During the Great Depression, de Kooning worked in the Works Project Administration as a muralist. His time working for the WPA convinced him to take up painting full-time. By the late 1940’s and early 1950’s de Kooning became famous for rejecting the established norms in painting by creating works that employed emotive abstract gesture and eschewing the established foreground background relationship. In the early 1950’s he began to explore figurative works known as the “Women” paintings, again casting him out of the established tenants of Abstract Expressionism laid out by critics such as Clement Greenberg. His “Women” function as icons rather than individual portraits blending abstraction and the classic idea of a portrait.

 

In the 1960’s he moved from New York City to the Springs in East Hampton where he built himself a large studio. Throughout the 60’s and 70’s he created many large scale abstract paintings, works on paper, prints, and began to work in sculpture through the 1980’s. He continued to challenge himself and break away from the idea of a signature style. During his time in East Hampton, he worked on pared down works that synthesized his vocabulary from earlier works. Combining figuration and abstraction, balance and imbalance, and painting and drawing into a singular work. In these late paintings he allows himself to create bold and lyrical spaces for the viewer.

 

Succumbing to the affects of old age and dementia, de Kooning worked on his last painting in 1991 and passed away in 1997 at the age of 92, after an extraordinarily long, rich and successful career.

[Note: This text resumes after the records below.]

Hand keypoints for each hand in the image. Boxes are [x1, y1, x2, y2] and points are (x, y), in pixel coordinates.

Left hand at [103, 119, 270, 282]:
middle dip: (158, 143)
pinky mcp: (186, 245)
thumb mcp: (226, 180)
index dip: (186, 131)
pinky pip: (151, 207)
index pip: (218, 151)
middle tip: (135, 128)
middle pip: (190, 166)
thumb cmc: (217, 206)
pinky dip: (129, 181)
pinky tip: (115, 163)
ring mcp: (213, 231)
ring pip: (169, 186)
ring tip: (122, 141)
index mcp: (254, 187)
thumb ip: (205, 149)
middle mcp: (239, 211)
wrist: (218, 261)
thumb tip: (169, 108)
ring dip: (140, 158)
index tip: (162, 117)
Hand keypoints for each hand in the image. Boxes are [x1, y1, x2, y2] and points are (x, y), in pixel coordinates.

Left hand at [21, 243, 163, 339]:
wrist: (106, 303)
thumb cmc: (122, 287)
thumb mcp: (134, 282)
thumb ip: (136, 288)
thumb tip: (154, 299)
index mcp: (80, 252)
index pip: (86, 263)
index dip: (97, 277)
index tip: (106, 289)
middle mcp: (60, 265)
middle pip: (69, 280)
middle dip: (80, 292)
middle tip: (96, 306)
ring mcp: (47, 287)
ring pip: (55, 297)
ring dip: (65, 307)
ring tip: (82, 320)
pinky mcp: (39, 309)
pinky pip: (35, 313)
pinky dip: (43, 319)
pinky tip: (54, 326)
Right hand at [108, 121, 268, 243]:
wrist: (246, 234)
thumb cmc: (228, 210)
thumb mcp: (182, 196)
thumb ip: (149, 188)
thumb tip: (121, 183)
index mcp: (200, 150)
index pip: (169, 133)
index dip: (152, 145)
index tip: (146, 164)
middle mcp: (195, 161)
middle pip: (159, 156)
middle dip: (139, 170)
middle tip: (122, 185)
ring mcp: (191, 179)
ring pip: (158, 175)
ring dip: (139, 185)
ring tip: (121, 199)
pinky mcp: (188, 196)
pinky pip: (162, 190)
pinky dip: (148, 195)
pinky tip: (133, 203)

He never stopped exploring and expanding the possibilities of his craft, leaving an indelible mark on American and international artists and viewers.

 

De Kooning was awarded many honors in his lifetime, including The Presidential Medal of Freedom in 1964.  His works have been included in thousands of exhibitions and are in the permanent collections of many of the  finest art institutions abroad, including the Stedelijk Museum, Amsterdam; Tate Modern, London; and the National Gallery of Australia, Canberra; and in America such as The Museum of Modern Art, New York; The Metropolitan Museum of Art, New York; the Art Institute of Chicago; the Smithsonian Institution’s Hirshhorn Museum & Sculpture Garden, Washington D.C.; and the National Gallery of Art, Washington, D.C.